You can visit her at http://www.authorjessicacale.com. Her first novel, Tyburn, won the Gayle Wilson Award of Excellence in the Historical Category for 2015. You can find both Tyburn and Virtue’s Lady here.

4 comments:

Charles Gramlich said...

Beautiful cover. Love those blues.

authorjessicacale said...

Thank you! The artist did a great job. :-)

Shauna Roberts said...

CHARLES, I agree! What a wonderful blue.

JESSICA, thanks again for your guest post. After thinking about your post, I realized that the working-class traits that make your historical hero a hero are the same traits that appeal to women in contemporary romances about cowboys, police, firemen, military men, and men in other such jobs. I wonder why the difference? The much lower standard of living of working-class people in the past? Do you have an opinion?

authorjessicacale said...

You're absolutely right! So many of the traits are those that are seen as ideal today (in contemporary romance and real life), but I think people have a hard time imagining the lower classes in history, just because there's not so much written about them. Even in school, you get given this view of peasants or serfs as a single entity with a collective consciousness, and that's just bizarre to me. I think the preference for wealthy and titled heroes in historicals is mainly just an extension of the contemporary hero archetypes romances have been relying on for years -- the millionaire, the billionaire, the Prince, Sheikh, rich boss, etc -- that are more about wish-fulfillment. That's fine, and there's a place for that, but I don't want to see the poor or the marginalized left out of history OR romance.

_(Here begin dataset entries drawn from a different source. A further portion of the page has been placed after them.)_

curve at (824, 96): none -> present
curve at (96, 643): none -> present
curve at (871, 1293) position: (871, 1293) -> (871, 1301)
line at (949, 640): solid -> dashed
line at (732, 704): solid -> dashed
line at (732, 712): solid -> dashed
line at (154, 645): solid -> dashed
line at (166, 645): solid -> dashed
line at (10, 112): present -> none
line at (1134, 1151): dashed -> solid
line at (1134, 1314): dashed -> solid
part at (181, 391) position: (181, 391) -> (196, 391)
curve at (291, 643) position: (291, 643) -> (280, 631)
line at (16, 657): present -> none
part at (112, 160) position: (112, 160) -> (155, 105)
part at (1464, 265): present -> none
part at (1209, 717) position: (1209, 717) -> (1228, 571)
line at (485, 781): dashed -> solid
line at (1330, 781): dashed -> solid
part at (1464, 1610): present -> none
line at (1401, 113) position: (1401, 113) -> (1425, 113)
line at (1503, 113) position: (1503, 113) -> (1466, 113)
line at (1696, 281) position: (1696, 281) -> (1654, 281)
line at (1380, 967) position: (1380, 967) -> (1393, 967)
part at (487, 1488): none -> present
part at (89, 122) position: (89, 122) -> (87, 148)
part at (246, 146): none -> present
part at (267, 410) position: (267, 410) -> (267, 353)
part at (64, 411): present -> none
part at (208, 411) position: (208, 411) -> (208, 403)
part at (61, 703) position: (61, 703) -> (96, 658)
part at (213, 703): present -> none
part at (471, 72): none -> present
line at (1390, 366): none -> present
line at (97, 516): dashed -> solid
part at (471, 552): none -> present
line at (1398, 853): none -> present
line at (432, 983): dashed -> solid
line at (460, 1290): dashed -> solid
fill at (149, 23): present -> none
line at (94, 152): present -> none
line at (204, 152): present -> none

The trouble is that they really have been. It's harder to research the lower classes, and it can be incredibly depressing, especially when you get into mortality rates. The standard of living was a lot lower, but in this series, I'm trying to show that that's not without its romance. What's more romantic than a man giving someone literally everything he has?

I would love to see more diverse heroes in historical romance. Just because you mainly read about the great and the wealthy in history books, doesn't mean the others weren't there. They had dreams, loves, and opinions of their own, so I think they should have their own adventures, too.